Frequently asked questions

What is a long call on ABEO?
A long call on ABEO is the long call strategy applied to ABEO (stock). The strategy is structurally bullish: A long call buys upside exposure with a fixed maximum loss equal to the premium paid; profit accrues if the underlying closes above the strike plus premium at expiration. With ABEO stock trading near $5.53, the strikes shown on this page are snapped to the nearest listed ABEO chain strike and the premiums come straight from the end-of-day bid/ask midpoint.
How are ABEO long call max profit and max loss calculated?
Max profit is unbounded; max loss equals the premium paid times 100. Breakeven is strike plus premium. For the ABEO long call priced from the end-of-day chain at a 30-day expiry (ATM IV 115.20%), the computed maximum profit is unbounded per contract and the computed maximum loss is unbounded per contract.

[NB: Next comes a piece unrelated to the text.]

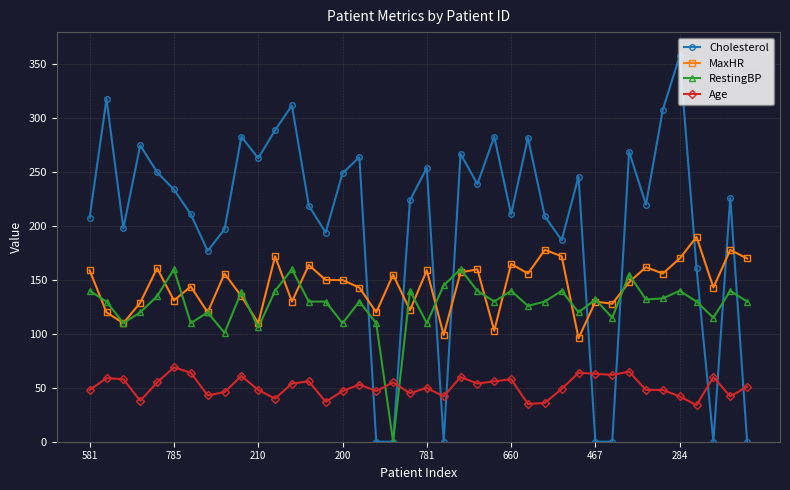

List the series in order of their peak value, highest first.

Cholesterol, MaxHR, RestingBP, Age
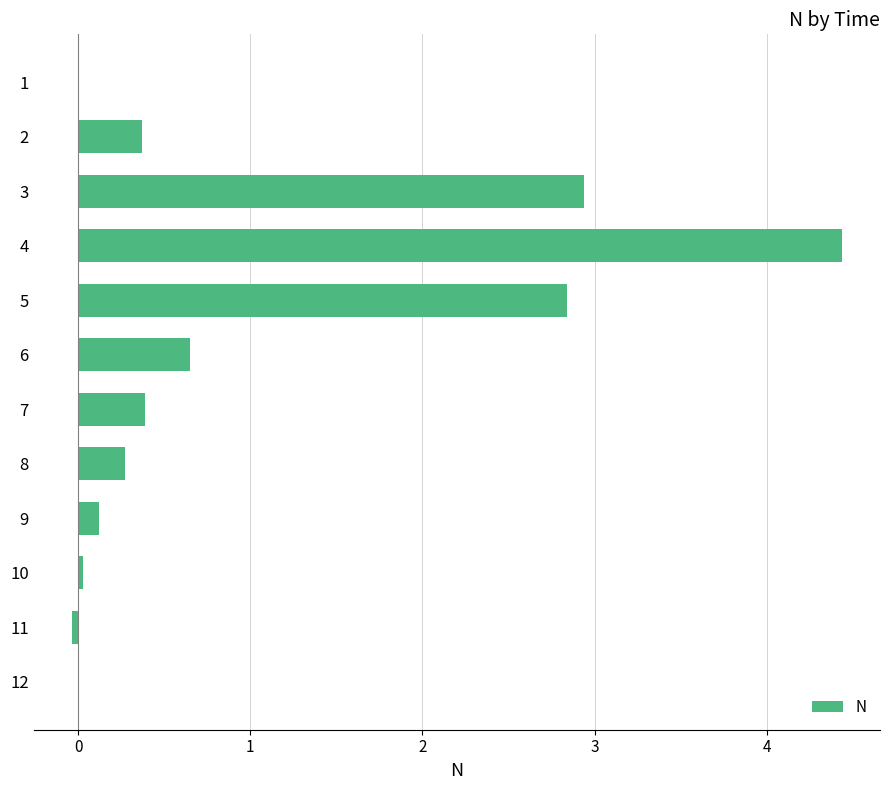

What is the greatest value displayed?

4.4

Live intraday quotes will differ as the chain moves through the trading session.
What is the breakeven for a ABEO long call?
The breakeven for the ABEO long call priced on this page is no defined breakeven on the modeled curve at expiration, derived from end-of-day chain premiums. Breakeven is the underlying price at which the strategy's P&L crosses zero ignoring transaction costs and assignment risk. The current ABEO market-implied 1-standard-deviation expected move is approximately 33.03%; if the move sits well outside the breakeven distance, the structure's risk-reward becomes correspondingly tighter.

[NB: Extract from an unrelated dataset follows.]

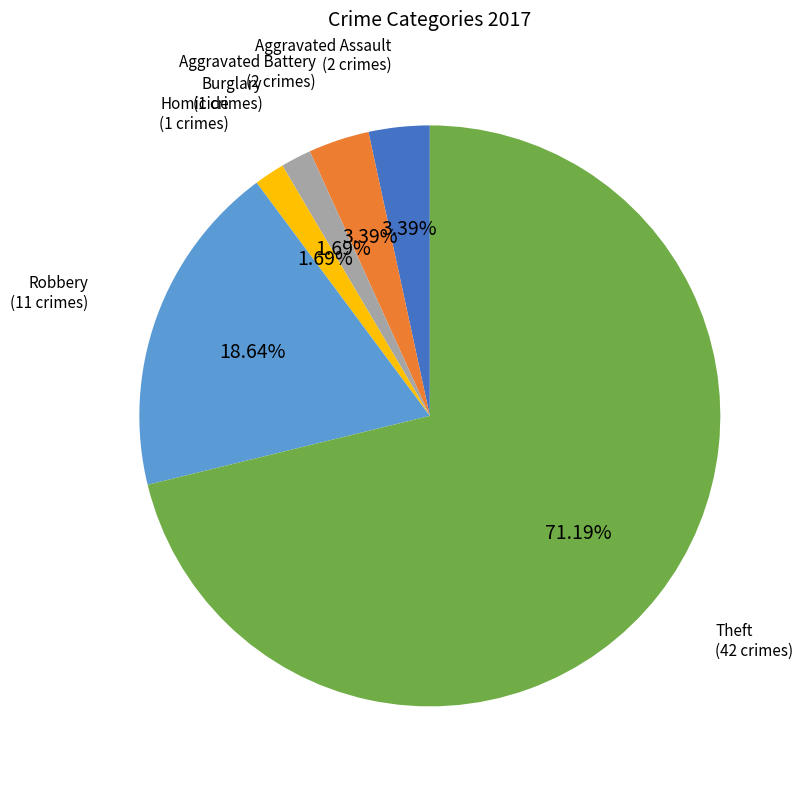

Is there a majority slice in this chart?

Yes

When should you consider a long call on ABEO?
Long calls on ABEO express a bullish thesis with defined risk; traders use them ahead of ABEO catalysts (earnings, product launches, macro events) when the expected upside justifies the premium and theta decay.
How does current ABEO implied volatility affect this long call?
ABEO ATM IV is at 115.20% with IV rank near 29.35%, which is on the low end of its 1-year range. Premium-buying structures (long call, long put, debit spreads) are relatively cheap in this regime; premium-selling structures collect less credit per unit risk.